• **TASK INSTRUCTIONS**
For each entry, restate it word for word while omitting any image it holds.

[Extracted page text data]
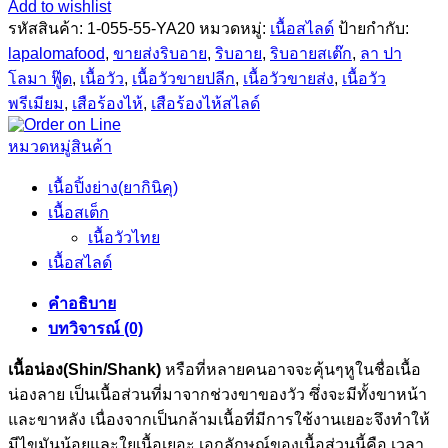
Add to wishlist
รหัสสินค้า:
1-055-55-YA20
หมวดหมู่:
เนื้อสไลด์
ป้ายกำกับ:
lapalomafood
,
ขายส่งริบอาย
,
ริบอาย
,
ริบอายสเต๊ก
,
ลา ปา
โลมา ฟู๊ด
,
เนื้อวัว
,
เนื้อวัวขายปลีก
,
เนื้อวัวขายส่ง
,
เนื้อวัว
พรีเมียม
,
เสือร้องไห้
,
เสือร้องไห้สไลด์
หมวดหมู่สินค้า
เนื้อปิ้งย่าง(ยากินิคุ)
เนื้อสเต็ก
เนื้อวัวไทย
เนื้อสไลด์
คำอธิบาย
บทวิจารณ์ (0)
เนื้อน่อง(Shin/Shank)
หรือที่หลายคนอาจจะคุ้นๆหูในชื่อเนื้อ
น่องลาย เป็นเนื้อส่วนที่มาจากช่วงขาของวัว ซึ่งจะมีทั้งขาหน้า
และขาหลัง เนื่องจากเป็นกล้ามเนื้อที่มีการใช้งานเยอะจึงทำให้
มีไขมันน้อยและใยเนื้อเยอะ เอกลักษณ์ของเนื้อส่วนนี้คือ เวลา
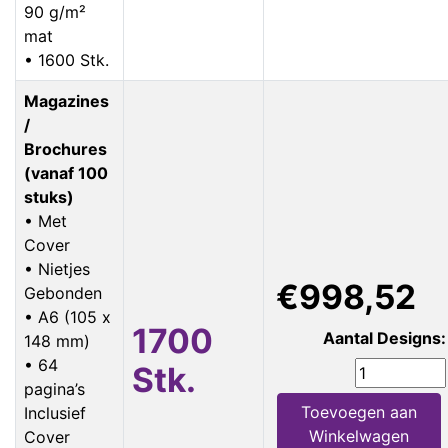
90 g/m²
mat
• 1600 Stk.
Magazines
/
Brochures
(vanaf 100
stuks)
• Met
Cover
• Nietjes
€998,52
Gebonden
• A6 (105 x
1700
Aantal Designs:
148 mm)
• 64
Stk.
pagina’s
Toevoegen aan
Inclusief
Winkelwagen
Cover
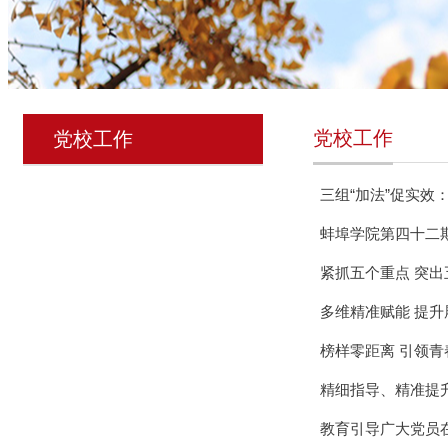
党校工作
党校工作
三组“加法”促实效
蚌埠学院第四十二
紧抓五个重点 突
多维精准赋能 提
榜样零距离 引领青
精细指导、精准提
教育引导广大党员在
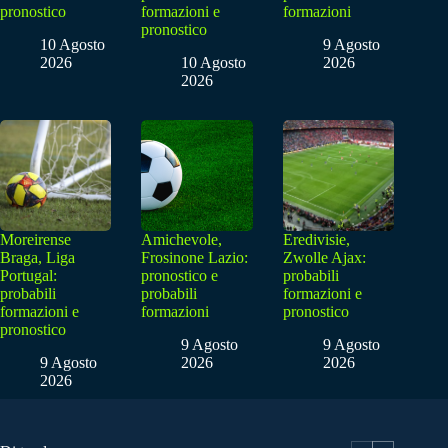
pronostico
formazioni e
formazioni
pronostico
10 Agosto
9 Agosto
2026
10 Agosto
2026
2026
Moreirense
Amichevole,
Eredivisie,
Braga, Liga
Frosinone Lazio:
Zwolle Ajax:
Portugal:
pronostico e
probabili
probabili
probabili
formazioni e
formazioni e
formazioni
pronostico
pronostico
9 Agosto
9 Agosto
9 Agosto
2026
2026
2026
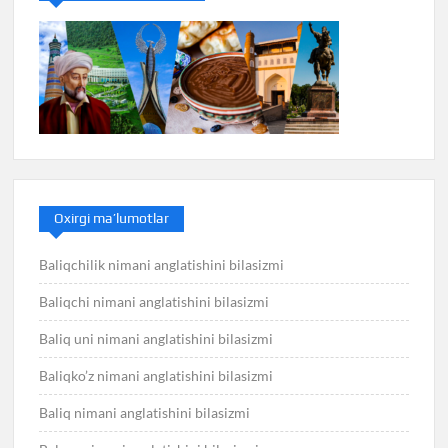
Oxirgi ma’lumotlar
Baliqchilik nimani anglatishini bilasizmi
Baliqchi nimani anglatishini bilasizmi
Baliq uni nimani anglatishini bilasizmi
Baliqko’z nimani anglatishini bilasizmi
Baliq nimani anglatishini bilasizmi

• **WRITTEN ANSWER**
Add to wishlist
รหัสสินค้า:
1-055-55-YA20
หมวดหมู่:
เนื้อสไลด์
ป้ายกำกับ:
lapalomafood
,
ขายส่งริบอาย
,
ริบอาย
,
ริบอายสเต๊ก
,
ลา ปา
โลมา ฟู๊ด
,
เนื้อวัว
,
เนื้อวัวขายปลีก
,
เนื้อวัวขายส่ง
,
เนื้อวัว
พรีเมียม
,
เสือร้องไห้
,
เสือร้องไห้สไลด์
หมวดหมู่สินค้า
เนื้อปิ้งย่าง(ยากินิคุ)
เนื้อสเต็ก
เนื้อวัวไทย
เนื้อสไลด์
คำอธิบาย
บทวิจารณ์ (0)
เนื้อน่อง(Shin/Shank)
หรือที่หลายคนอาจจะคุ้นๆหูในชื่อเนื้อ
น่องลาย เป็นเนื้อส่วนที่มาจากช่วงขาของวัว ซึ่งจะมีทั้งขาหน้า
และขาหลัง เนื่องจากเป็นกล้ามเนื้อที่มีการใช้งานเยอะจึงทำให้
มีไขมันน้อยและใยเนื้อเยอะ เอกลักษณ์ของเนื้อส่วนนี้คือ เวลา
90 g/m²
mat
• 1600 Stk.
Magazines
/
Brochures
(vanaf 100
stuks)
• Met
Cover
• Nietjes
€998,52
Gebonden
• A6 (105 x
1700
Aantal Designs:
148 mm)
• 64
Stk.
pagina’s
Toevoegen aan
Inclusief
Winkelwagen
Cover
党校工作
党校工作
三组“加法”促实效
蚌埠学院第四十二
紧抓五个重点 突
多维精准赋能 提
榜样零距离 引领青
精细指导、精准提
教育引导广大党员在
pronostico
formazioni e
formazioni
pronostico
10 Agosto
9 Agosto
2026
10 Agosto
2026
2026
Moreirense
Amichevole,
Eredivisie,
Braga, Liga
Frosinone Lazio:
Zwolle Ajax:
Portugal:
pronostico e
probabili
probabili
probabili
formazioni e
formazioni e
formazioni
pronostico
pronostico
9 Agosto
9 Agosto
9 Agosto
2026
2026
2026
Oxirgi ma’lumotlar
Baliqchilik nimani anglatishini bilasizmi
Baliqchi nimani anglatishini bilasizmi
Baliq uni nimani anglatishini bilasizmi
Baliqko’z nimani anglatishini bilasizmi
Baliq nimani anglatishini bilasizmi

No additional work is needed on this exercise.